··· Source passage
Not the most extensive training ever! But that is not a problem - I'm more interested in acquainting myself with all the pieces than getting a good result at this point. 

In [197]:
# pd.to_pickle(vocab.stoi, 'data/stoi.pkl') # can't pickle defaultdict because I used a lambda :(
# pd.to_pickle(vocab.itos, 'data/itos.pkl')

In [3]:
itos = pd.read_pickle('data/itos.pkl')

In [4]:
# Importing functionality we defined in an earlier notebook

from embedding_gym.core import Embeddings, evaluate_monolingual_embeddings

In [5]:
# Loading the model

model = torch.load('models/best_model_lower_lr.pth')

In [6]:
embeddings = Embeddings(model.emb.weight.cpu().detach().numpy(), itos)
evaluate_monolingual_embeddings(embeddings, lower=True)

Unnamed: 0,question type,result
0,capital-common-countries,0 / 506
1,capital-world,1 / 4524
2,currency,0 / 866
3,city-in-state,0 / 2467
4,family,18 / 506
5,gram1-adjective-to-adverb,0 / 992
6,gram2-opposite,1 / 812
7,gram3-comparative,7 / 1332
8,gram4-superlative,1 / 1122
9,gram5-present-participle,6 / 1056


Accuracy: 0.002507163323782235
Examples with missing words in the dictionary: 3554
Total examples: 19544


Less than 1% accuracy. It's hard to understand these results - are our embeddings not trained well, or would embeddings trained in this fashion be of poor quality in general? Or are they still useful in some sense even though they do not retain the linear relationship between embeddings?

An interesting propostion that could shed more light on this would be to fork this notebook and implement a training procedure as described in the [Efficient Estimation of Word Representations in Vector Space](https://arxiv.org/abs/1301.3781), using eithe the skipgram or CBOW methods. Better training of the embeddings could also be called for.

Finally, it might be a good idea to download a pretrained language model on the WIKI corpus (such as the one [shared by fastai](https://docs.fast.ai/text.learner)) and see if these linear relationship hold in that embedding space.
······
··· Extracted data
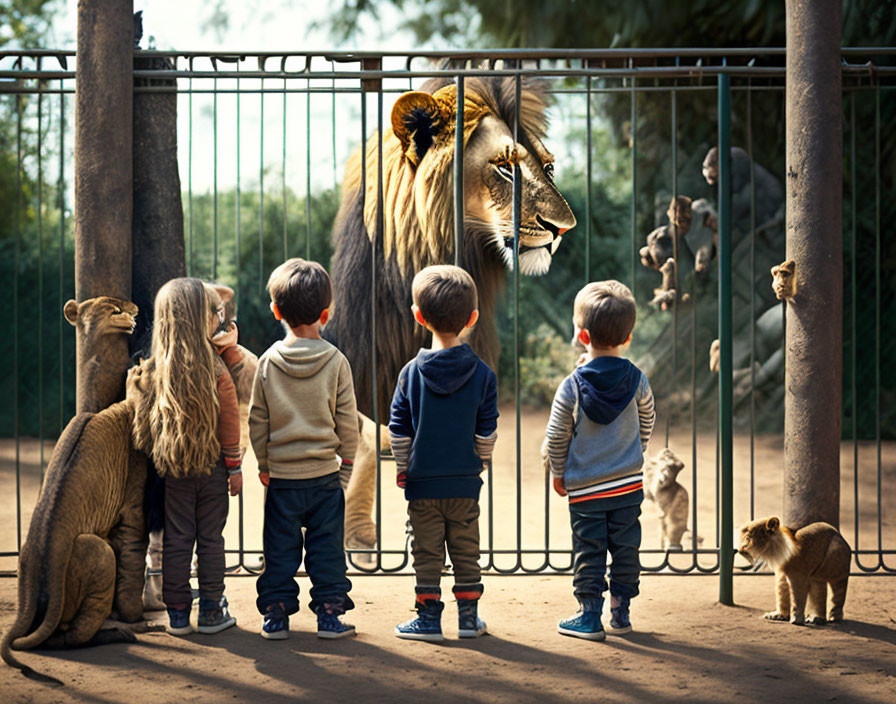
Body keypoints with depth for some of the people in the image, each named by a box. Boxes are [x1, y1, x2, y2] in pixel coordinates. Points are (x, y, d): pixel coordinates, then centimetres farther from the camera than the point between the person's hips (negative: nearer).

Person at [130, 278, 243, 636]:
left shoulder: (154, 369, -4)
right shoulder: (216, 370, -13)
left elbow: (144, 419, 4)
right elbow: (230, 424, -9)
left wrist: (156, 458, 16)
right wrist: (234, 466, 0)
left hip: (172, 470, 3)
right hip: (212, 468, -3)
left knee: (177, 540, 8)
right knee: (210, 539, 7)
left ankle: (178, 613, 11)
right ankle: (211, 611, 12)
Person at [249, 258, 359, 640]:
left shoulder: (268, 361, -4)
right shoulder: (335, 361, -7)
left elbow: (256, 419, 2)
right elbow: (348, 421, -2)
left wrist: (263, 463, 12)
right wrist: (347, 461, 11)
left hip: (281, 476, 1)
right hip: (325, 474, -1)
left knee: (280, 548, 8)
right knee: (326, 546, 7)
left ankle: (276, 614, 10)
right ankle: (329, 613, 7)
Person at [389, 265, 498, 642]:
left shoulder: (411, 373, -6)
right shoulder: (483, 374, -5)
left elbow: (399, 430, -2)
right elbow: (487, 431, 0)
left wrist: (402, 468, 10)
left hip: (422, 482, -1)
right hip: (465, 483, 1)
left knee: (427, 552, 6)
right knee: (466, 551, 11)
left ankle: (429, 616, 9)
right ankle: (468, 616, 15)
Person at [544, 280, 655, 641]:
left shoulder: (571, 387, -12)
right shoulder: (637, 381, -4)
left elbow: (556, 436, -5)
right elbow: (647, 423, 11)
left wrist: (558, 474, 11)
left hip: (584, 488, -2)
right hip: (629, 484, 3)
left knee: (588, 551, 4)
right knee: (626, 549, 11)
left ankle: (589, 615, 7)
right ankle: (621, 612, 17)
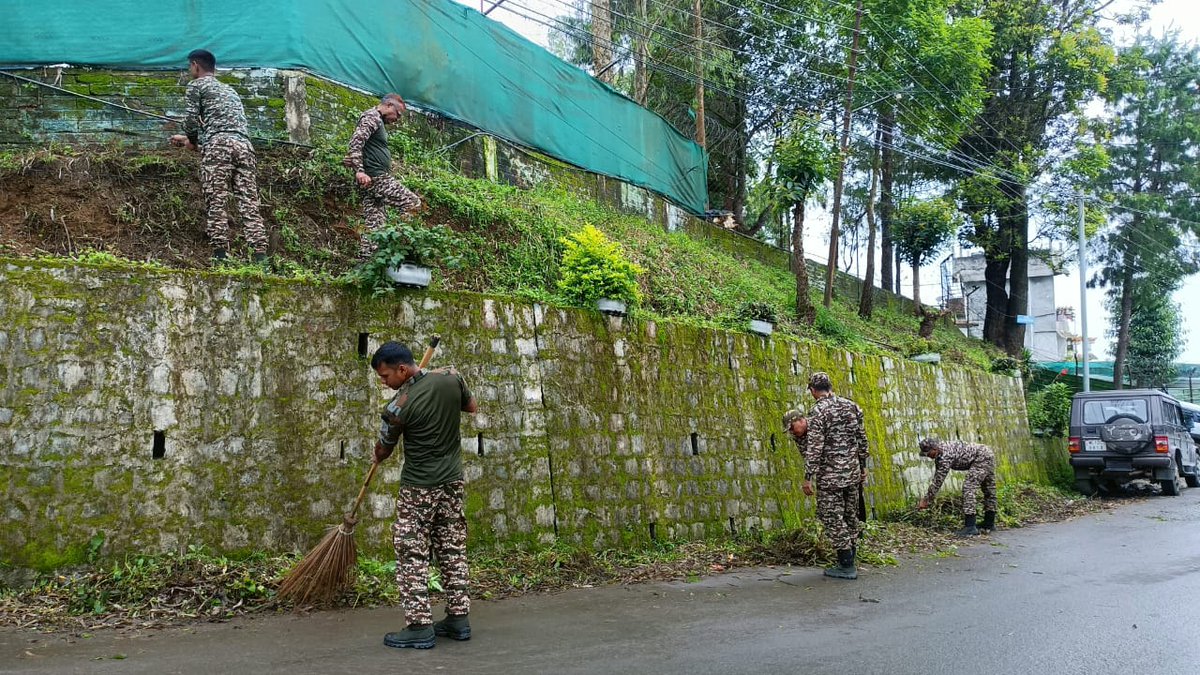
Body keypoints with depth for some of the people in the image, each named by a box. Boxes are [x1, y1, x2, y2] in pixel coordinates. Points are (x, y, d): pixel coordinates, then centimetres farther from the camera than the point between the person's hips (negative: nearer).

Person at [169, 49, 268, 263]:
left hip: (218, 144, -5)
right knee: (249, 203, -4)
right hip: (244, 145, 5)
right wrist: (188, 139, 48)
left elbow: (192, 119, 2)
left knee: (216, 203, -9)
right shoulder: (229, 90, 35)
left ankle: (220, 255, -18)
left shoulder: (196, 85, 14)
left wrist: (192, 141, 22)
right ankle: (260, 256, -16)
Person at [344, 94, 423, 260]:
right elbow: (356, 141, -18)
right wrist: (359, 170, -27)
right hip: (375, 177, -10)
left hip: (373, 180, 10)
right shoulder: (371, 117, -6)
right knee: (414, 203, -10)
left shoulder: (378, 121, 25)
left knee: (374, 224, 4)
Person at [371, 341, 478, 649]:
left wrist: (377, 455, 22)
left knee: (412, 554, 1)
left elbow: (382, 452, -1)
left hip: (418, 486, -6)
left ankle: (419, 626, 0)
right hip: (452, 480, 6)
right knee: (453, 549, 12)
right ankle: (458, 618, 17)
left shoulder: (398, 406, -18)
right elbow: (471, 406, 14)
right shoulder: (451, 377, -6)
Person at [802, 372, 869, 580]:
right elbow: (862, 440, 11)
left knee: (833, 518, 1)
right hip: (853, 473, 7)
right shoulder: (852, 406, 6)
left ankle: (846, 566, 2)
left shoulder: (818, 411, -13)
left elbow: (815, 448, -17)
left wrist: (808, 477, -13)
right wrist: (863, 467, 21)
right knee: (851, 516, 15)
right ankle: (849, 561, 25)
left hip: (830, 475, -7)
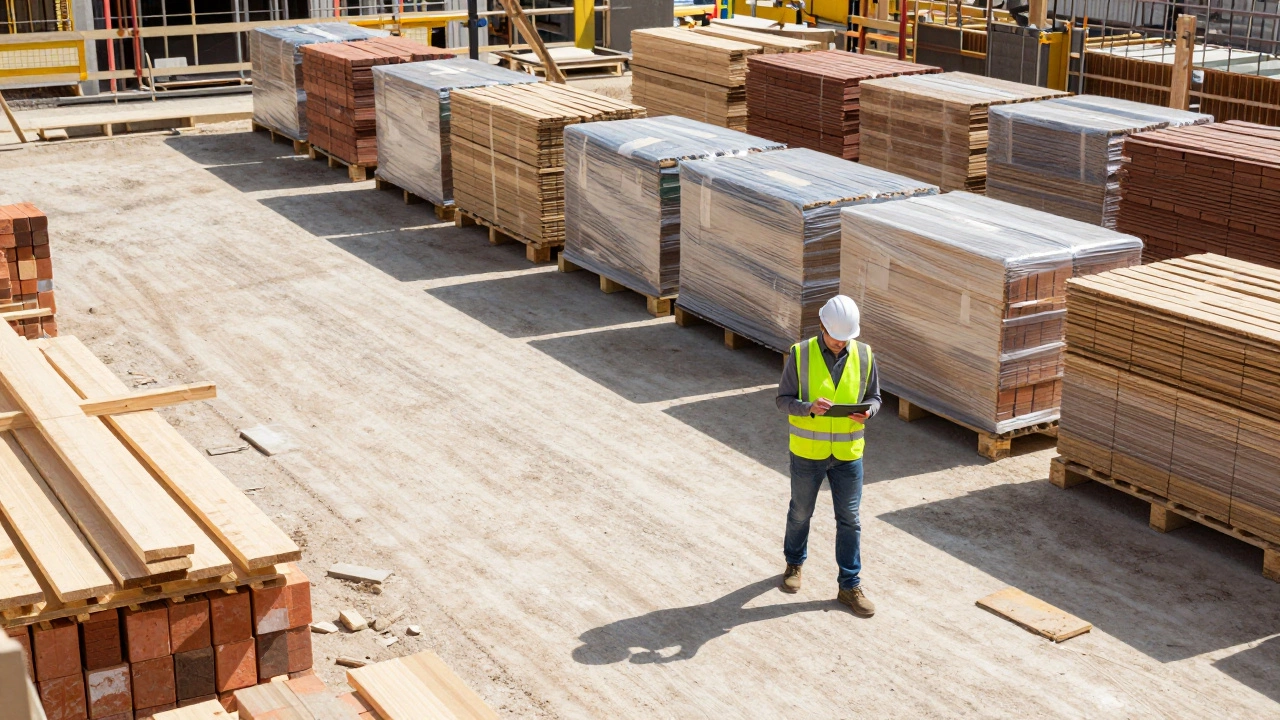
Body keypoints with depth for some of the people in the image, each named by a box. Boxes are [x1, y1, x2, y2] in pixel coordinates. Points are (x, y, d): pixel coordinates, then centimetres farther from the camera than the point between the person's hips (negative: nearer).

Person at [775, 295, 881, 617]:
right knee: (800, 513, 17)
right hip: (807, 452, -1)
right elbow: (783, 400, -8)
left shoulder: (864, 355, -4)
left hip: (848, 454, 1)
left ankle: (850, 585, 16)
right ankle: (794, 564, 41)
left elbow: (874, 397, 6)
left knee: (849, 520, 5)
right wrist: (809, 407, -27)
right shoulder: (801, 354, -11)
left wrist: (868, 411, -17)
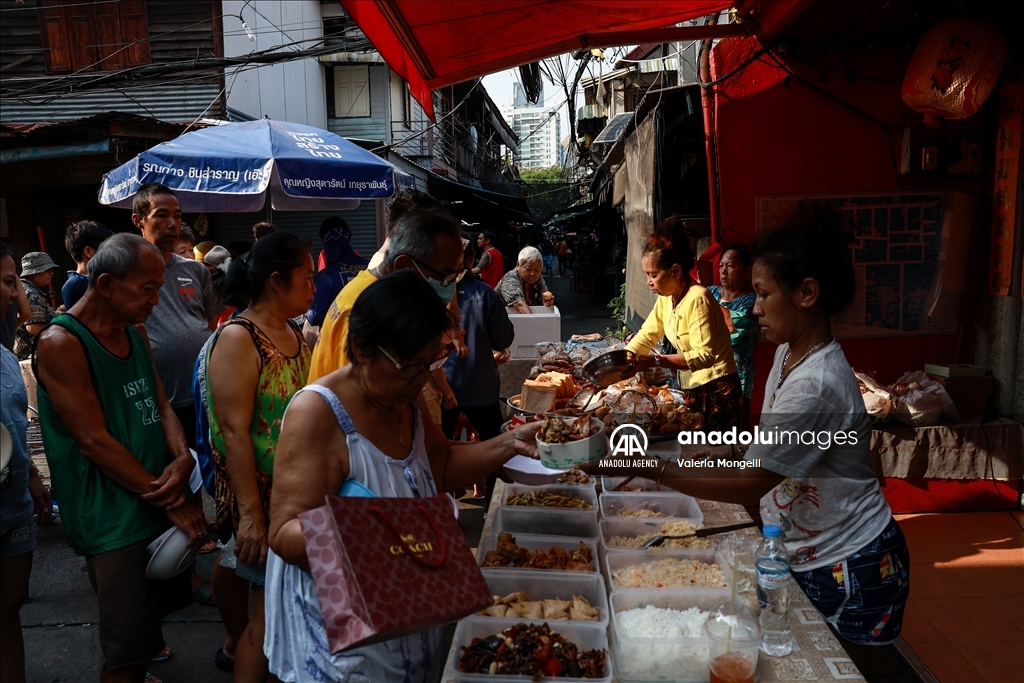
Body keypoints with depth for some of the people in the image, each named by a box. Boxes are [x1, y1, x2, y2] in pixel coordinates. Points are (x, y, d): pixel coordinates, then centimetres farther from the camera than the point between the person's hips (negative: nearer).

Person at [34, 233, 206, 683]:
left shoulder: (136, 332, 8)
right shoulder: (60, 343, -16)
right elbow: (95, 442, -19)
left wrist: (184, 458, -13)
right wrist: (175, 505, -17)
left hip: (159, 502, 8)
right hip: (113, 518, -7)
······
▶ [Aim of the exercise]
Copy the word embeddings notebook text between "Finally, it might" and "that embedding space.", inclusive. The material plays no part in this exercise.

▶ [Written answer]
Finally, it might be a good idea to download a pretrained language model on the WIKI corpus (such as the one [shared by fastai](https://docs.fast.ai/text.learner)) and see if these linear relationship hold in that embedding space.